INSTRUCTIONS FOR THE TASK: Once you reach the line containing "pinky dip: (145, 725)" in the data below, restate each line word for word up to and including the one containing "ring dip: (155, 701)".

DATASET RECORDS:
----

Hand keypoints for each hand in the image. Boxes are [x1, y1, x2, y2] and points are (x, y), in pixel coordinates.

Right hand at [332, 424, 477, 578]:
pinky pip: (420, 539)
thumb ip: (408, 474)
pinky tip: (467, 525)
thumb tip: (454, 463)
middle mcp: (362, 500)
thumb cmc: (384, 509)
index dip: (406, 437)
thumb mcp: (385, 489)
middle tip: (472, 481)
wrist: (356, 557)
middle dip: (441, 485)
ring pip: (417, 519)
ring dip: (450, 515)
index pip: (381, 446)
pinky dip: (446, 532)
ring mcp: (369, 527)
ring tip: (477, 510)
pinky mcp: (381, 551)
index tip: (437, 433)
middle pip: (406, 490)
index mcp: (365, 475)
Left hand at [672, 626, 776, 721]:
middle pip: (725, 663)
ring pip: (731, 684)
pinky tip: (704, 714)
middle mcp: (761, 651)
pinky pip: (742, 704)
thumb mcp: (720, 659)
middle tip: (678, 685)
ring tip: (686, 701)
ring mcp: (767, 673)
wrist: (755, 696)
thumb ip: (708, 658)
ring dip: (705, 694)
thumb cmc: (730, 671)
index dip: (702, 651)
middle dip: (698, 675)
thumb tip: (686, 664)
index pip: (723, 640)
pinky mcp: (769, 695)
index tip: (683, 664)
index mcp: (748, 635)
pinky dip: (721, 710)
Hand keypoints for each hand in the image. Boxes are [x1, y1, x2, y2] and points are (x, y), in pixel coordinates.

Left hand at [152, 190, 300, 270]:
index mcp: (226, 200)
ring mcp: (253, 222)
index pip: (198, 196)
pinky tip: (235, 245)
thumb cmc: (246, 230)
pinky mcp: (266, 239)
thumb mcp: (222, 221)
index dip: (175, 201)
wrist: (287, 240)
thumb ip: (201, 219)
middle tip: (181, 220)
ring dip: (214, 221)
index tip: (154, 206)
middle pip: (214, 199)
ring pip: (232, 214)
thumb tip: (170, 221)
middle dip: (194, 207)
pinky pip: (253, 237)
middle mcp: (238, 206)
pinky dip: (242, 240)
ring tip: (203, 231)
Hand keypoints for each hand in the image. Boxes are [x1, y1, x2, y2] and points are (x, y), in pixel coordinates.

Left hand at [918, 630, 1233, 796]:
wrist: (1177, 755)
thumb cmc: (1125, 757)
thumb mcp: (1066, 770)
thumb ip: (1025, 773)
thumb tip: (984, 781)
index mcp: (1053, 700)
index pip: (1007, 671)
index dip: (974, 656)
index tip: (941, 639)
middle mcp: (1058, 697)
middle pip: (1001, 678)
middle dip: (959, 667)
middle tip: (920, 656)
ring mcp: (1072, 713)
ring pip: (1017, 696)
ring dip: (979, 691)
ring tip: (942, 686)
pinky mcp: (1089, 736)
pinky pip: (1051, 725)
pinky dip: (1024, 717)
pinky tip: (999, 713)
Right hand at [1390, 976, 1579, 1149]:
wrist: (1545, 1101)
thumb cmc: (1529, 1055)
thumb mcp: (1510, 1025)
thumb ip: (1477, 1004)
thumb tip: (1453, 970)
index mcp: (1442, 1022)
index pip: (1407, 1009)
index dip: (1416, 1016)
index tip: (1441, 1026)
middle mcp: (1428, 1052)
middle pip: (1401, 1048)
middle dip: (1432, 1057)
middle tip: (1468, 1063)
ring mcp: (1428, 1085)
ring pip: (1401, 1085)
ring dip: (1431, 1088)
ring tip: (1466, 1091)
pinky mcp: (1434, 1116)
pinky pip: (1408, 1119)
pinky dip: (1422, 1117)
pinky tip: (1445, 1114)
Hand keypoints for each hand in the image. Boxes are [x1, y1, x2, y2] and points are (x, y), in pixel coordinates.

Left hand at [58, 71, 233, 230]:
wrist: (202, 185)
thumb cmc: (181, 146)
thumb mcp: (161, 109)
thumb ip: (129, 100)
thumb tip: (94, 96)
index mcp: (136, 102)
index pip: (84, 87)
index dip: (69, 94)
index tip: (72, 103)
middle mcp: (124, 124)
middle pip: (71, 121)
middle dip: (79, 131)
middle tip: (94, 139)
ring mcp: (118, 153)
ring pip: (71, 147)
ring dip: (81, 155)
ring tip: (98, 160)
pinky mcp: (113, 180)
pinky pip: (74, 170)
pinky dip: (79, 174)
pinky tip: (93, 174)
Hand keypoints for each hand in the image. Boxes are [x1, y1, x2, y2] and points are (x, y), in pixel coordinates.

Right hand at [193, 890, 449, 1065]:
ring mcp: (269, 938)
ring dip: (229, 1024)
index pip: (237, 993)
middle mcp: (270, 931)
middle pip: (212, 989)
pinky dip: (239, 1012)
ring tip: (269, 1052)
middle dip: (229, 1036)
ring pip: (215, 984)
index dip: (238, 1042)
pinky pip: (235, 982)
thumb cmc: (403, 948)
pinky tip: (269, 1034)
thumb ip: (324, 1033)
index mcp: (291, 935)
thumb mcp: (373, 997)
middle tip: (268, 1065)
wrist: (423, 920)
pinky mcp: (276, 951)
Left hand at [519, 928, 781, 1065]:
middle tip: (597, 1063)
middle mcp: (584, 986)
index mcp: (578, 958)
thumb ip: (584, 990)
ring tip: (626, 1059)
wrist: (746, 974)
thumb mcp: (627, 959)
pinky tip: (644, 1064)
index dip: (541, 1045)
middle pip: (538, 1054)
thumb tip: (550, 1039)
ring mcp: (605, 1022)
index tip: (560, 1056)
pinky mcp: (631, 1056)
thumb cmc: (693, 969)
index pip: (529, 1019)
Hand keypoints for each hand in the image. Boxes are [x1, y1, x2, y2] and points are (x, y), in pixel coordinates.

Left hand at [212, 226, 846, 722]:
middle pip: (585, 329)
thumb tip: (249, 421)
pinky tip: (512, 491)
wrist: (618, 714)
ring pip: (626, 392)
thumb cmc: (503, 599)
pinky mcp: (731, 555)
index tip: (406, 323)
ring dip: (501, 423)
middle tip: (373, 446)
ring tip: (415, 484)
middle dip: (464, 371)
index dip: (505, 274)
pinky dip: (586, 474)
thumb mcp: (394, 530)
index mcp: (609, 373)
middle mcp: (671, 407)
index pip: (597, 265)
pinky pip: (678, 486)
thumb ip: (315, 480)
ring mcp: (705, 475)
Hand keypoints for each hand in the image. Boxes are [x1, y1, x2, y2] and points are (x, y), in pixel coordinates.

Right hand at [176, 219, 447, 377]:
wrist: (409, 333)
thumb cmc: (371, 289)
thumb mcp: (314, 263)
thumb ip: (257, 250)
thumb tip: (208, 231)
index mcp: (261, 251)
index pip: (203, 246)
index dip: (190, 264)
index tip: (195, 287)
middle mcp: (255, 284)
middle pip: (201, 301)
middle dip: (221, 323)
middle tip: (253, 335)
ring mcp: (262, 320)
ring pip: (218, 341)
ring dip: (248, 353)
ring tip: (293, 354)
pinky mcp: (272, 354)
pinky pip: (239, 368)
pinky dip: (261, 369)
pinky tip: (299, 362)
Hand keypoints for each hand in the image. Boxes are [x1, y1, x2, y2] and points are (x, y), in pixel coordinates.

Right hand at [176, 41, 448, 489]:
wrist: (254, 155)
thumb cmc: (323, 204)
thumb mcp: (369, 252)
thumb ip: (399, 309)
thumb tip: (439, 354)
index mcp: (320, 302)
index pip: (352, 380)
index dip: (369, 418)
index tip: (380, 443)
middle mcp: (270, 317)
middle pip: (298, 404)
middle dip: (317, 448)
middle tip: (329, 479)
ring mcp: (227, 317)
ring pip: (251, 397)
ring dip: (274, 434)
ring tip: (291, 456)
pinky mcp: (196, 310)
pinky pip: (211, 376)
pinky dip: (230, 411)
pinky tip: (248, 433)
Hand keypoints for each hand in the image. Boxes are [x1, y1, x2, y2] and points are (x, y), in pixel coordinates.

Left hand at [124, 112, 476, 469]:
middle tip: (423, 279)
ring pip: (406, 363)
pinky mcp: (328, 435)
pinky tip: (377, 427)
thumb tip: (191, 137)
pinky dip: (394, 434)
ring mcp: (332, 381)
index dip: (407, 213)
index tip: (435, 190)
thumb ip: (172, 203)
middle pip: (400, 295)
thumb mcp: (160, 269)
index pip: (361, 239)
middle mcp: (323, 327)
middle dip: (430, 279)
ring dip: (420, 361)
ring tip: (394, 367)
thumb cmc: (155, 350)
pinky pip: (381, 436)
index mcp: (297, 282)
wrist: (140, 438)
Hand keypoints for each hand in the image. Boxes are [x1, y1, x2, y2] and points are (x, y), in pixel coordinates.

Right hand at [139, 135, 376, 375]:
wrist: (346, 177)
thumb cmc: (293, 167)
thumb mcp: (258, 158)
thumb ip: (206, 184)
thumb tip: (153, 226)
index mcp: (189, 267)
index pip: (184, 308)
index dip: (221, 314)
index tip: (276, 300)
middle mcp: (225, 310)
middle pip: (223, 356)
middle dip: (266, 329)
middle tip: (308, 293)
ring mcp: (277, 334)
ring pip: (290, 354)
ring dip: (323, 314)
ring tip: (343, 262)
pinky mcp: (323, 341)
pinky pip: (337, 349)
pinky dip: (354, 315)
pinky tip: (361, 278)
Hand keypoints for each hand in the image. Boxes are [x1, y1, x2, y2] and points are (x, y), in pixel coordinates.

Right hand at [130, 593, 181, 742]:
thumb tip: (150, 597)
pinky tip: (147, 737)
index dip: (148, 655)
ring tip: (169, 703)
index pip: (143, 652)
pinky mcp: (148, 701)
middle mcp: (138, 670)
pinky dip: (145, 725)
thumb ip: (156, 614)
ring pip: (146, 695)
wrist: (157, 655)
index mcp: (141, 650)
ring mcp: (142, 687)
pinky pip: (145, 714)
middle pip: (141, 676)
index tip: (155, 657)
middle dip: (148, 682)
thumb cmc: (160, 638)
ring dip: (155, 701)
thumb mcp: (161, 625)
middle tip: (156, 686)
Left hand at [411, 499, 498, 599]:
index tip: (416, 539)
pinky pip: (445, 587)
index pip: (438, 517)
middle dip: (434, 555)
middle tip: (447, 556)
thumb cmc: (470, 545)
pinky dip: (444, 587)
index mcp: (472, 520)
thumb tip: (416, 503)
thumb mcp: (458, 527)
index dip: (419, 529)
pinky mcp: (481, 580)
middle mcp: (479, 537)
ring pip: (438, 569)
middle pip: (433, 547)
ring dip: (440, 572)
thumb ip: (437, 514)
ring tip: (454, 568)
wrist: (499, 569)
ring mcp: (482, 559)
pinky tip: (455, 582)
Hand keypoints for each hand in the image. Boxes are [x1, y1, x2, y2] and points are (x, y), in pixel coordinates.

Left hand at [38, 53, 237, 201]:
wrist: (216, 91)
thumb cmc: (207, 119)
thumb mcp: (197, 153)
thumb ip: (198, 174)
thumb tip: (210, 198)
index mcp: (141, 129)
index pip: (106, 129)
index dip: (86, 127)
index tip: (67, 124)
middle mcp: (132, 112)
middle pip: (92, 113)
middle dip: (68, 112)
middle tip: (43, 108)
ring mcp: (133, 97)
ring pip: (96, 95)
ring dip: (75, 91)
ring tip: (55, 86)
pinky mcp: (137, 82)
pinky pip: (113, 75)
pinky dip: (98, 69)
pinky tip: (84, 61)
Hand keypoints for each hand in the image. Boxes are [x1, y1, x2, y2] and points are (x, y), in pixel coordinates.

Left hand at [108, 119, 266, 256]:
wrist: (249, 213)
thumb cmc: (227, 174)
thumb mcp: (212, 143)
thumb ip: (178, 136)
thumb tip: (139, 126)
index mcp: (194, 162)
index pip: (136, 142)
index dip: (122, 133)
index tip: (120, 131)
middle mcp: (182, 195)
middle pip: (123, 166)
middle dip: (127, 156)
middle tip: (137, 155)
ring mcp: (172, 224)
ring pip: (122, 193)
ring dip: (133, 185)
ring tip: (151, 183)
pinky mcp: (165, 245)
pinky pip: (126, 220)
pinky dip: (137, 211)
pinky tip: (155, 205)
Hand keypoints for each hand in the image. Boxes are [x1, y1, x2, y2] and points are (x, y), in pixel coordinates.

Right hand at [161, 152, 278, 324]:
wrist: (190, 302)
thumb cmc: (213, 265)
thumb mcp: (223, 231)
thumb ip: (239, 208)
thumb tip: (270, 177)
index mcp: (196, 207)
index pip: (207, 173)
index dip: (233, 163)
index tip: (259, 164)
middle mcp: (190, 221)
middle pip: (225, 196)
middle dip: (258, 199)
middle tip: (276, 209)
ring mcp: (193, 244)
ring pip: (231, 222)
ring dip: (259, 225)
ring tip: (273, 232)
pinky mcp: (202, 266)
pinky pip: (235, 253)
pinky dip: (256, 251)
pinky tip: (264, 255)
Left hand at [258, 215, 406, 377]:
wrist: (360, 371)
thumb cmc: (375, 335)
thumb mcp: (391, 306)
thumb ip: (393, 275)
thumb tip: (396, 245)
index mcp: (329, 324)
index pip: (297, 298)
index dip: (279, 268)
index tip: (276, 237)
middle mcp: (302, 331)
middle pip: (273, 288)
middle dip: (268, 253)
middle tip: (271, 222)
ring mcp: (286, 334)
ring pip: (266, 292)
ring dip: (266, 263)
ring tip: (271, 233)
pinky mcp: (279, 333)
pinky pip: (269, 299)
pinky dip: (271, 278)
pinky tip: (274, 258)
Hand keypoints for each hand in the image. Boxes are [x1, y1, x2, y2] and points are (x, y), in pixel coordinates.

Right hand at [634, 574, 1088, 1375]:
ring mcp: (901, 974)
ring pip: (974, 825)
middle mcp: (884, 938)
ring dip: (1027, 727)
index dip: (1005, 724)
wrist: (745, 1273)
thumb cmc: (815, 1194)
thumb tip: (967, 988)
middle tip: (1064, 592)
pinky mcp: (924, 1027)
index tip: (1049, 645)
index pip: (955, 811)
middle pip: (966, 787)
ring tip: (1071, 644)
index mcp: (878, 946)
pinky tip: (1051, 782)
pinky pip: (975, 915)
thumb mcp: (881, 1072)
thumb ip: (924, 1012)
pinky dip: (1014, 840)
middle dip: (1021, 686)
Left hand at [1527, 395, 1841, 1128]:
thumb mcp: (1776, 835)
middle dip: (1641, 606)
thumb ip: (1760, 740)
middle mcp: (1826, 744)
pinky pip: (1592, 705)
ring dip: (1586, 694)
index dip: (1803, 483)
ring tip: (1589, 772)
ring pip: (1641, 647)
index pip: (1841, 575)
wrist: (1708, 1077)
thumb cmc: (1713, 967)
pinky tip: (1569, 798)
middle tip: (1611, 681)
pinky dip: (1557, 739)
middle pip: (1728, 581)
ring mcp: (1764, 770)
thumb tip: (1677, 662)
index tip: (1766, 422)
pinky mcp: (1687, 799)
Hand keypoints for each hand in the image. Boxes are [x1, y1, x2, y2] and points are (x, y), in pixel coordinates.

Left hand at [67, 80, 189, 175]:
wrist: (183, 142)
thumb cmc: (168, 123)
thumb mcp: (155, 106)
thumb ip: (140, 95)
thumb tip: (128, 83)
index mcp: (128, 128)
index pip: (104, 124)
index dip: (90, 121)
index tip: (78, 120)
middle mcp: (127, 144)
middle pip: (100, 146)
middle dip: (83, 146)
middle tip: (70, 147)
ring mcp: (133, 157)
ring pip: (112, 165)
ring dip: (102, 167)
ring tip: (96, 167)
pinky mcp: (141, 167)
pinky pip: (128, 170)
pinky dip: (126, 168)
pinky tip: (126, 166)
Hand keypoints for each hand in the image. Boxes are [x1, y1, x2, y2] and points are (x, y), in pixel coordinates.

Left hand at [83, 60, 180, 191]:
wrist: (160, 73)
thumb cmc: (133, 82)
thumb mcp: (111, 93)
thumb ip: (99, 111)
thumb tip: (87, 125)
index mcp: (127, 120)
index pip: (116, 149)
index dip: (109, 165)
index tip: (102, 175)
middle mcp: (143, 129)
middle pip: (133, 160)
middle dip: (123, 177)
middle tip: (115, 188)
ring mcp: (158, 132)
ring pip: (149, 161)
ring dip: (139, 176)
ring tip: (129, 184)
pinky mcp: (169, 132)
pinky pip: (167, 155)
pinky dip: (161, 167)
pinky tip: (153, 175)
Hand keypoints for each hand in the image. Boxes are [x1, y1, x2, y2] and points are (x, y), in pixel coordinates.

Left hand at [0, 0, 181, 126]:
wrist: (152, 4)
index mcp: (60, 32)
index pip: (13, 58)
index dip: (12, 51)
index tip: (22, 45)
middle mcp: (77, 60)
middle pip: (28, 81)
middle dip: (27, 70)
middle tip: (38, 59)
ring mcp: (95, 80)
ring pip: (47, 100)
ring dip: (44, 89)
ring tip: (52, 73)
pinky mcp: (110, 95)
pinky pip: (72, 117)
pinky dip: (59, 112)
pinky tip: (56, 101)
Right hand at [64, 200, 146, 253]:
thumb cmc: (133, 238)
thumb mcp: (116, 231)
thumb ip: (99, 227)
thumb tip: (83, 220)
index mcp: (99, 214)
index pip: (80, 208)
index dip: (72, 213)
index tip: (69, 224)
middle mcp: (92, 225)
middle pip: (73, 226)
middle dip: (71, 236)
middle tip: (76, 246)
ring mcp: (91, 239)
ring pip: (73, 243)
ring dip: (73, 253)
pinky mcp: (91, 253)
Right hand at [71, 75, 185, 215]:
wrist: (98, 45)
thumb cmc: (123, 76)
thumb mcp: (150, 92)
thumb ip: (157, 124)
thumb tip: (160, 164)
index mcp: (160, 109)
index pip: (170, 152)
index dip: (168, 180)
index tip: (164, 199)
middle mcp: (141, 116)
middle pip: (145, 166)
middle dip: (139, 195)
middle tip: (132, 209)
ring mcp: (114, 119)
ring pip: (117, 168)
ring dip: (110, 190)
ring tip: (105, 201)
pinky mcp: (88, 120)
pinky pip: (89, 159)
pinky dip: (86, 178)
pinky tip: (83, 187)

----

RESPONSE FOR THIS EXERCISE:
pinky dip: (145, 725)
thumb ip: (156, 614)
ring pip: (146, 695)
wrist: (157, 655)
index mcp: (141, 650)
ring mcp: (142, 687)
pinky pip: (145, 714)
middle pip: (141, 676)
index tip: (155, 657)
middle dip: (148, 682)
thumb cmc: (160, 638)
ring dip: (155, 701)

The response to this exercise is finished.